Eccola lì! Lei, con tutta la sua arroganza.

Mi squadrò da capo a piedi.

«Ma come sei conciata? Che figure mi fai fare?» domandò, alzando le mani verso la mia felpa. Non aveva bisogno di risposte, solo di sputare veleno dalle labbra lucide di rosso.

«Ciao... mamma» mi avvicinai.

Entrai nella stanza, indirizzando gli occhi a ping pong tra la finestra e la porta, dietro alle sue spalle. Cercai disperatamente una via di fuga, ma niente risultava plausibile per levarmela di torno.

«Vedo che sei ritornata dalla tua vacanza» affermò, curiosando con lo sguardo tra le valigie, abbandonate la sera prima in prossimità della porta.

«Perché non rispondi alle mie chiamate o ai miei messaggi?» continuò, puntandomi gli occhi sulla felpa nera, schifata.

«Ho perso il telefono» corrugai la fronte, interrogandomi se fosse stata una buona scusa.

«Ah. Pensavo fosse una delle vostre mode giovanili».

Abbozzai un sorriso, nella speranza che andasse via il prima possibile.

«Lo psicologo mi ha informata che non ti presenti alle sedute».

No. Non va via.

«Ero in vacanza... mamma».

«Ho parlato con lui e abbiamo deciso che dalla prossima settimana inizierai di nuovo il precorso terapeutico» recitò con superiorità in mezzo alla stanza.

«Come scusa? Avete deciso? Io non ho voce in capitolo?».

«Non dire scemenze Adelaide. Sei instabile».

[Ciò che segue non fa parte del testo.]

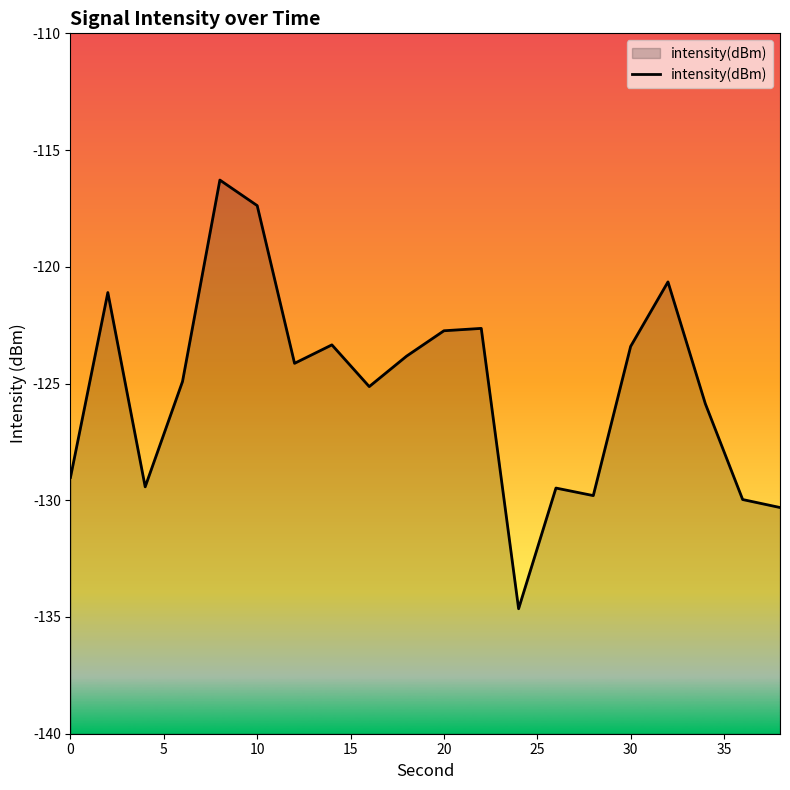

Read the value at 20.

-122.7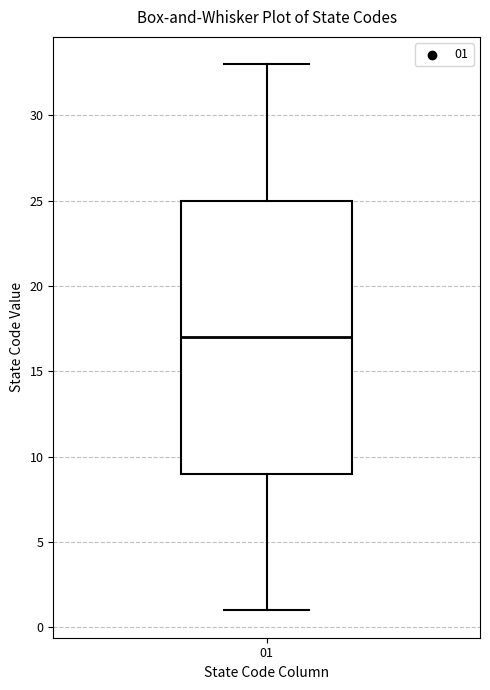

Where is the upper edge of the box at x = 01 on the y-axis? The values are not printed on the chart, so give them approximately, as read against the axis.

25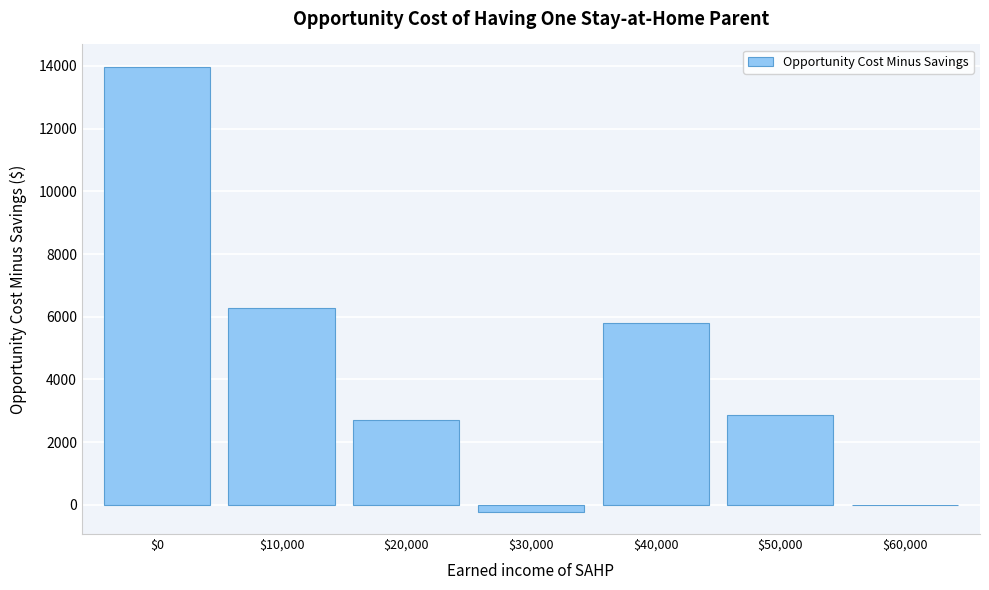

What is the maximum value shown in the chart?

13973.0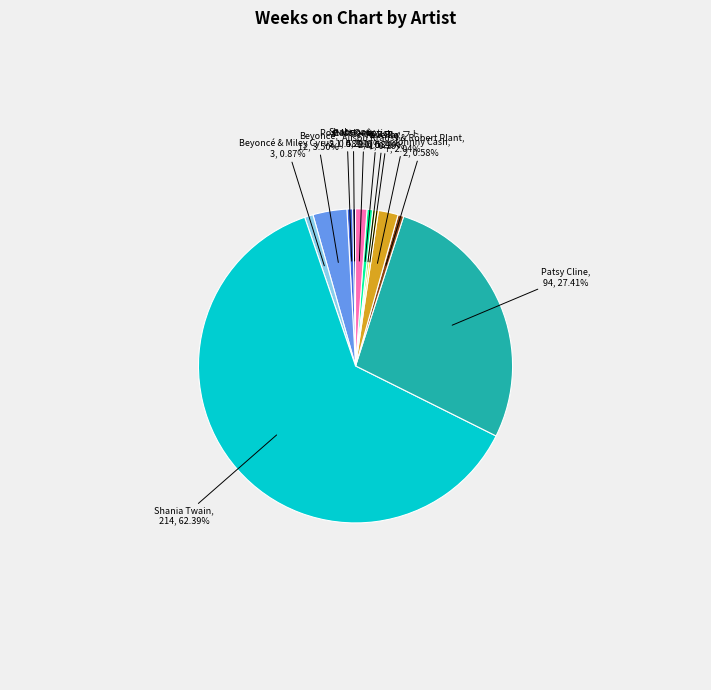

What is the ratio of the value at Reveille to the value at テイラー・スウィフト?

0.5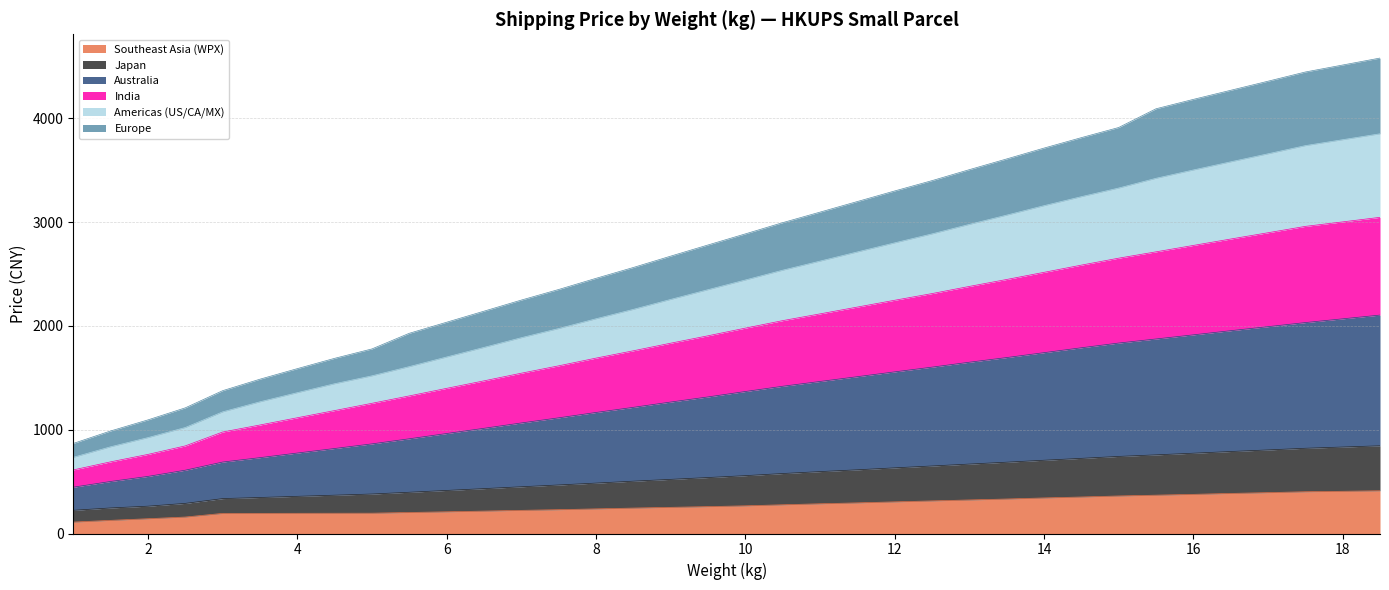

What is the lowest value of the Southeast Asia (WPX) series?

110.2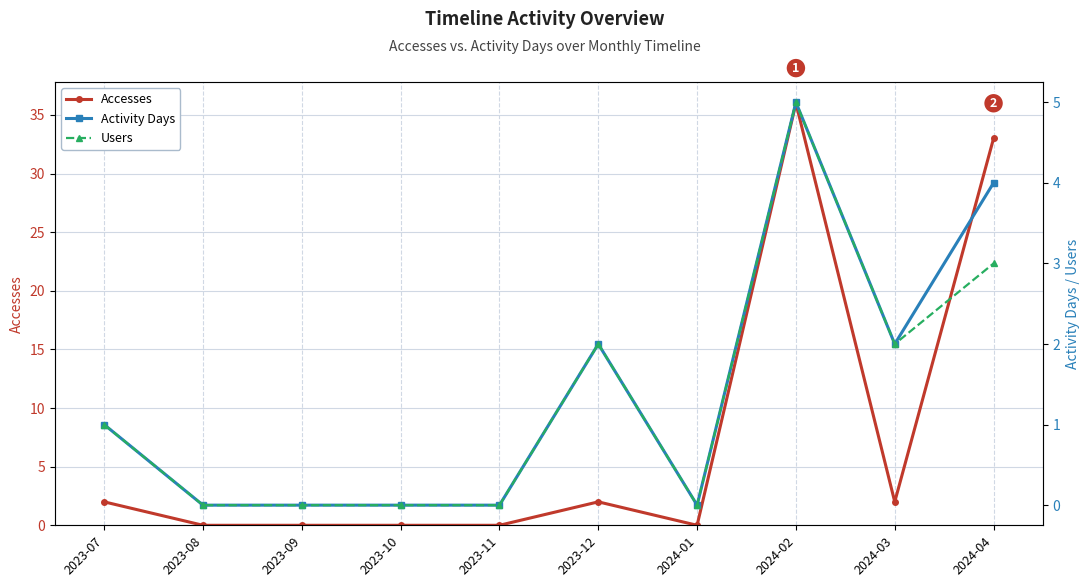

True or false: Users and Activity Days intersect in this chart.

False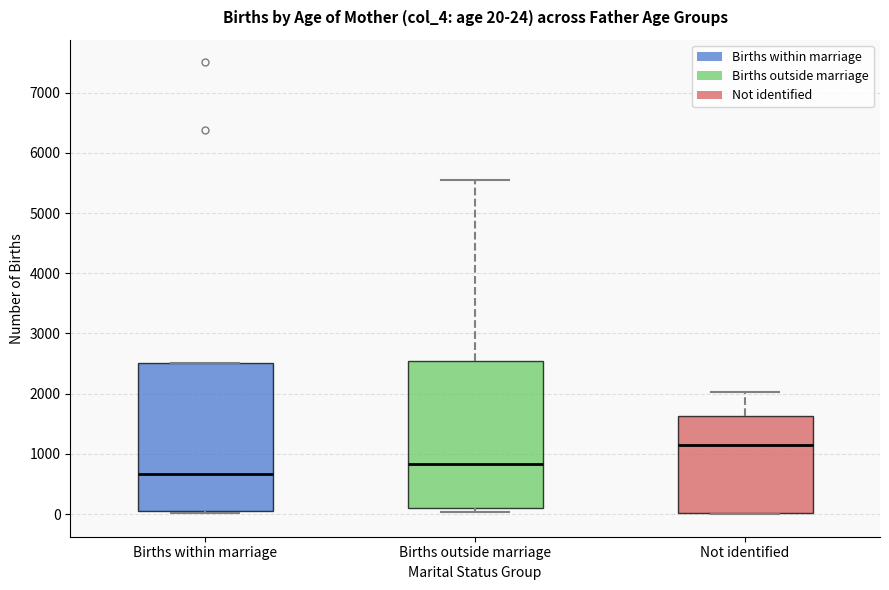

Which box's median line is the highest?

Not identified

Eccola lì! Che punta il dito, giudica persino l'aria che respiro.

«Vittoria, come vedi sto bene».

«E dimmi figlia, fai ancora uso di adderall?».

Sospirai serrando la mascella. Spostai il viso dal suo sguardo tagliente. Il problema non era l'adderall o qualsiasi altra sostanza alla quale mi legavo e della quale non era a conoscenza. Il problema era il motivo delle mie dipendenze.

«Se mi avessi dato ascolto a quest'ora non ti saresti trovata in questo stato» oscillò la mano, illuminata dai diamanti colorati, infilati tra le dita sottili, contornate dalle unghie rosse appuntite.

«Non azzardarti» tuonai, sforzandomi a trattenere la vulnerabilità causata dalle sue parole.

«E poi, che posti frequenti? Non ti ho educata così. Non entrare più dentro i bar squallidi. Non vorrai mica...».

La fermai prima che potesse proseguire la frase «Erano solo delle bottiglie di prosecco».

«Ho avuto un infarto quando ho visto dal tracciamento della carta di credito il nome del bar».

Non hai il minimo diritto!

«Perché sei venuta?» domandai con tutta sfrontatezza.

Si avvicinò piano verso di me, infestandomi le narici con il suo profumo costoso. Poggiò il palmo liscio della mano sulla mia guancia.